Department of Health Technology and Informatics, The Hong Kong Polytechnic University, Hong Kong.
J Biomech. 2010 Apr 19;43(6):1224-6. doi: 10.1016/j.jbiomech.2009.11.035. Epub 2009 Dec 22.
The mechanomyography (MMG) signal reflects mechanical properties of limb muscles that undergo complex phenomena in different functional states. We undertook the study of the chaotic nature of MMG signals by referring to recent developments in the field of nonlinear dynamics. MMG signals were measured from the biceps brachii muscle of 5 subjects during fatigue of isometric contraction at 80% maximal voluntary contraction (MVC) level. Deterministic chaotic character was detected in all data by using the Volterra-Wiener-Korenberg model and noise titration approach. The noise limit, a power indicator of the chaos of fatigue MMG signals, was 22.20+/-8.73. Furthermore, we studied the nonlinear dynamic features of MMG signals by computing their correlation dimension D(2), which was 3.35+/-0.36 across subjects. These results indicate that MMG is a high-dimensional chaotic signal and support the use of the theory of nonlinear dynamics for analysis and modeling of fatigue MMG signals.

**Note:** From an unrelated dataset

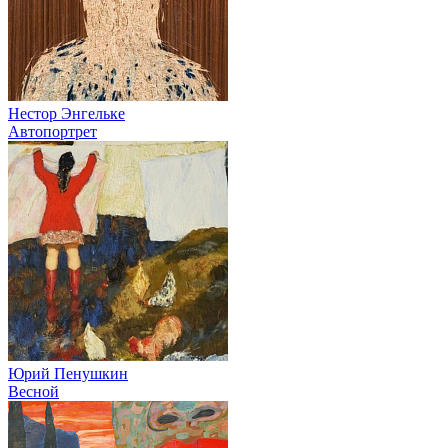
Нестор Энгельке
Автопортрет
Юрий Пенушкин
Весной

肌动描记术(MMG)信号反映了肢体肌肉的力学特性,这些肌肉在不同的功能状态下会经历复杂的现象。我们通过参考非线性动力学领域的最新发展,研究了 MMG 信号的混沌性质。在 80%最大自主收缩(MVC)水平的等长收缩疲劳期间,我们从 5 名受试者的肱二头肌测量了 MMG 信号。使用 Volterra-Wiener-Korenberg 模型和噪声滴定法在所有数据中检测到确定性混沌特征。疲劳 MMG 信号混沌的噪声极限为 22.20+/-8.73。此外,我们通过计算它们的关联维数 D(2)来研究 MMG 信号的非线性动力学特征,跨受试者的 D(2)为 3.35+/-0.36。这些结果表明 MMG 是一个高维混沌信号,并支持使用非线性动力学理论来分析和建模疲劳 MMG 信号。